Old Three Hundred colonists Abner and Joseph Kuykendall were granted ownership of the land around Crabb. Joseph died sometime in the 1870s and his widow Eliza Jane married John C. Crabb. When the Gulf, Colorado and Santa Fe Railway laid track through the area in 1879, it bought the land from Eliza Jane Crabb. Hence the community was named Crabb or Crabb Switch. In 1894 the settlement was served by a post office. By 1896 there were 400 people living in the community, which had a cotton gin, a school, two doctors, two orchards, and a Methodist church. A separate school for black children opened the following year. The post office was closed in 1900. The population shrank in size until it fell to 100 in 1933. Three years later there were two churches, one business, and a few houses in Crabb. The number of inhabitants shrank to 50 in 1953 and to 40 from the 1960s to the 1980s. In the late 1980s the population increased to 125 and remained steady through 2000.

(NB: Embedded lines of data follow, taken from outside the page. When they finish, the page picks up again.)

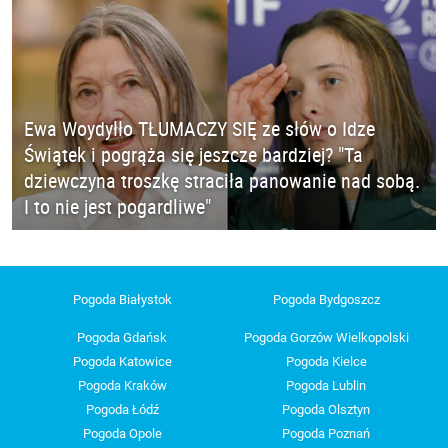
Ewa Woydyłło TŁUMACZY SIĘ ze słów o Idze
Świątek i pogrąża się jeszcze bardziej? "Ta
dziewczyna troszkę straciła panowanie nad sobą.
I to nie jest pogardliwe"
Pogoda Białystok
Pogoda Bydgoszcz
Pogoda Gdańsk
Pogoda Gorzów Wielkopolski
Pogoda Katowice
Pogoda Kielce
Pogoda Kraków
Pogoda Lublin
Pogoda Łódź
Pogoda Olsztyn
Pogoda Opole
Pogoda Poznań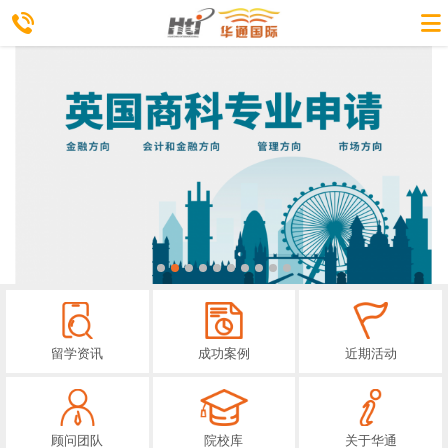
留学资讯
成功案例
近期活动
顾问团队
院校库
关于华通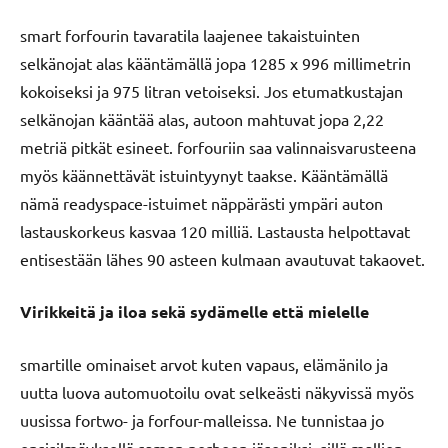
smart forfourin tavaratila laajenee takaistuinten
selkänojat alas kääntämällä jopa 1285 x 996 millimetrin
kokoiseksi ja 975 litran vetoiseksi. Jos etumatkustajan
selkänojan kääntää alas, autoon mahtuvat jopa 2,22
metriä pitkät esineet. forfouriin saa valinnaisvarusteena
myös käännettävät istuintyynyt taakse. Kääntämällä
nämä readyspace-istuimet näppärästi ympäri auton
lastauskorkeus kasvaa 120 milliä. Lastausta helpottavat
entisestään lähes 90 asteen kulmaan avautuvat takaovet.
Virikkeitä ja iloa sekä sydämelle että mielelle
smartille ominaiset arvot kuten vapaus, elämänilo ja
uutta luova automuotoilu ovat selkeästi näkyvissä myös
uusissa fortwo- ja forfour-malleissa. Ne tunnistaa jo
ensisilmäyksellä saman perheen jäseniksi, sillä mallien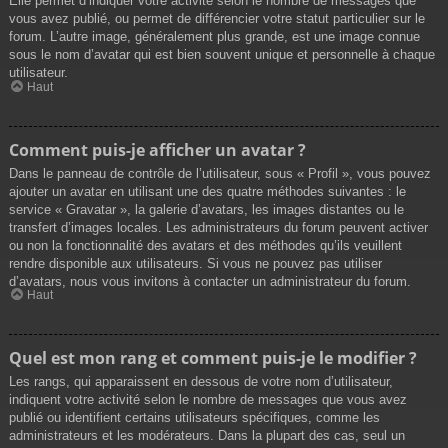
Elle permet d’indiquer votre activité selon le nombre de messages que
vous avez publié, ou permet de différencier votre statut particulier sur le
forum. L’autre image, généralement plus grande, est une image connue
sous le nom d’avatar qui est bien souvent unique et personnelle à chaque
utilisateur.
Haut
Comment puis-je afficher un avatar ?
Dans le panneau de contrôle de l’utilisateur, sous « Profil », vous pouvez
ajouter un avatar en utilisant une des quatre méthodes suivantes : le
service « Gravatar », la galerie d’avatars, les images distantes ou le
transfert d’images locales. Les administrateurs du forum peuvent activer
ou non la fonctionnalité des avatars et des méthodes qu’ils veuillent
rendre disponible aux utilisateurs. Si vous ne pouvez pas utiliser
d’avatars, nous vous invitons à contacter un administrateur du forum.
Haut
Quel est mon rang et comment puis-je le modifier ?
Les rangs, qui apparaissent en dessous de votre nom d’utilisateur,
indiquent votre activité selon le nombre de messages que vous avez
publié ou identifient certains utilisateurs spécifiques, comme les
administrateurs et les modérateurs. Dans la plupart des cas, seul un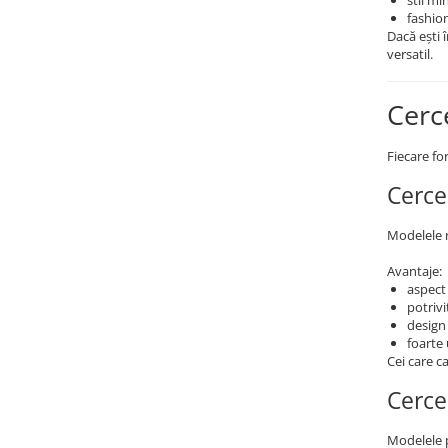
stil mi
fashio
Dacă ești 
versatil.
Cerc
Fiecare fo
Cerce
Modelele r
Avantaje:
aspect 
potrivi
design 
foarte
Cei care c
Cerce
Modelele 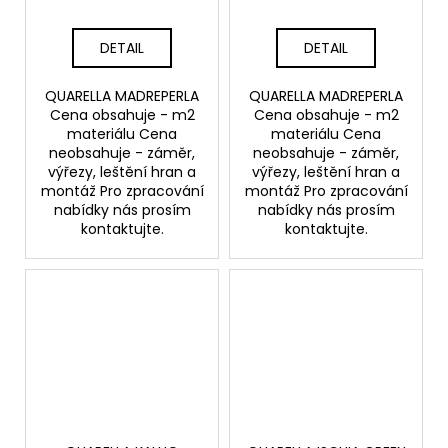
DETAIL
DETAIL
QUARELLA MADREPERLA
QUARELLA MADREPERLA
Cena obsahuje - m2
Cena obsahuje - m2
materiálu Cena
materiálu Cena
neobsahuje - záměr,
neobsahuje - záměr,
výřezy, leštění hran a
výřezy, leštění hran a
montáž Pro zpracování
montáž Pro zpracování
nabídky nás prosím
nabídky nás prosím
kontaktujte.
kontaktujte.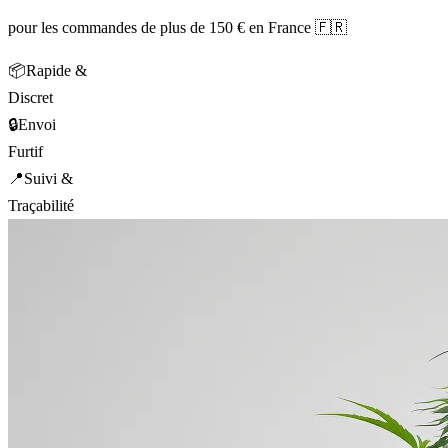
pour les commandes de plus de 150 € en France 🇫🇷
📦
Rapide &
Discret
🔒
Envoi
Furtif
📍
Suivi &
Traçabilité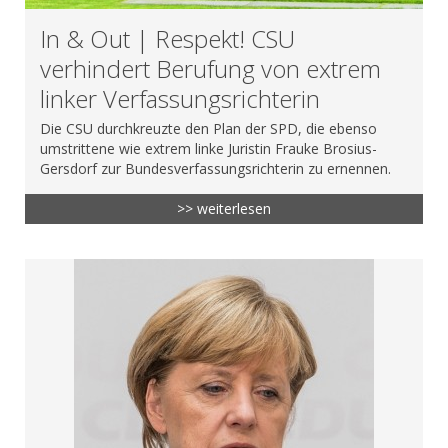
In & Out | Respekt! CSU
verhindert Berufung von extrem
linker Verfassungsrichterin
Die CSU durchkreuzte den Plan der SPD, die ebenso
umstrittene wie extrem linke Juristin Frauke Brosius-
Gersdorf zur Bundesverfassungsrichterin zu ernennen.
>> weiterlesen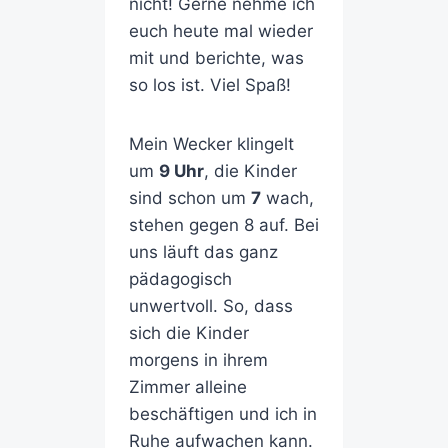
nicht! Gerne nehme ich
euch heute mal wieder
mit und berichte, was
so los ist. Viel Spaß!
Mein Wecker klingelt
um
9 Uhr
, die Kinder
sind schon um
7
wach,
stehen gegen 8 auf. Bei
uns läuft das ganz
pädagogisch
unwertvoll. So, dass
sich die Kinder
morgens in ihrem
Zimmer alleine
beschäftigen und ich in
Ruhe aufwachen kann.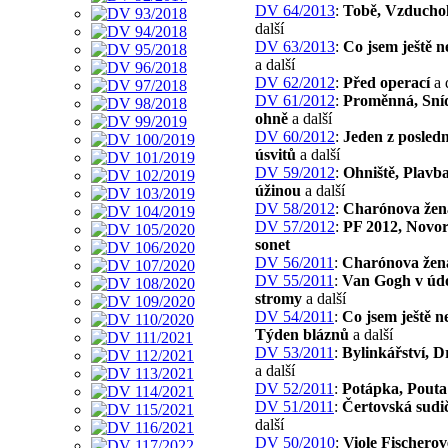
DV 64/2013
:
Tobě, Vzducho
další
DV 63/2013
:
Co jsem ještě n
a další
DV 62/2012
:
Před operací
a 
DV 61/2012
:
Proměnná, Sní
ohně
a další
DV 60/2012
:
Jeden z posled
úsvitů
a další
DV 59/2012
:
Ohniště, Plavb
úžinou
a další
DV 58/2012
:
Charónova žen
DV 57/2012
:
PF 2012, Novor
sonet
DV 56/2011
:
Charónova žen
DV 55/2011
:
Van Gogh v údo
stromy
a další
DV 54/2011
:
Co jsem ještě n
Týden bláznů
a další
DV 53/2011
:
Bylinkářství, 
a další
DV 52/2011
:
Potápka, Pouta
DV 51/2011
:
Čertovská sudi
další
DV 50/2010
:
Viole Fischerov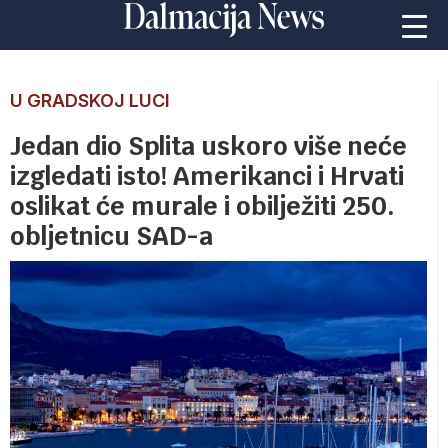
U GRADSKOJ LUCI
Jedan dio Splita uskoro više neće
izgledati isto! Amerikanci i Hrvati
oslikat će murale i obilježiti 250.
obljetnicu SAD-a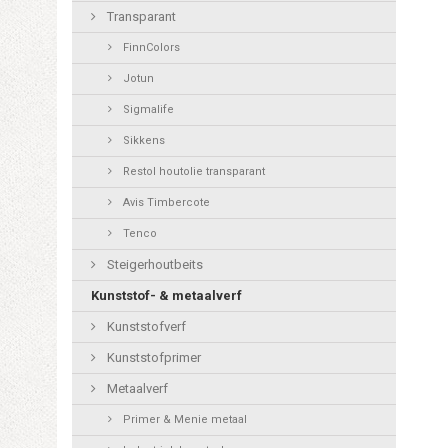
Transparant
FinnColors
Jotun
Sigmalife
Sikkens
Restol houtolie transparant
Avis Timbercote
Tenco
Steigerhoutbeits
Kunststof- & metaalverf
Kunststofverf
Kunststofprimer
Metaalverf
Primer & Menie metaal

The town was made notable when an 11-year-old named Brian Zimmerman won an unofficial election for mayor in 1983. He worked to incorporate the small town, which had a population of under 200 when he was elected. This threatened his mayorship because of Texas state law prohibiting minors from serving as mayor. His story was made into a movie called Lone Star Kid. While his bid lost, he was reelected mayor again after the referendum.
Crabb is zoned to schools in the Lamar Consolidated Independent School District.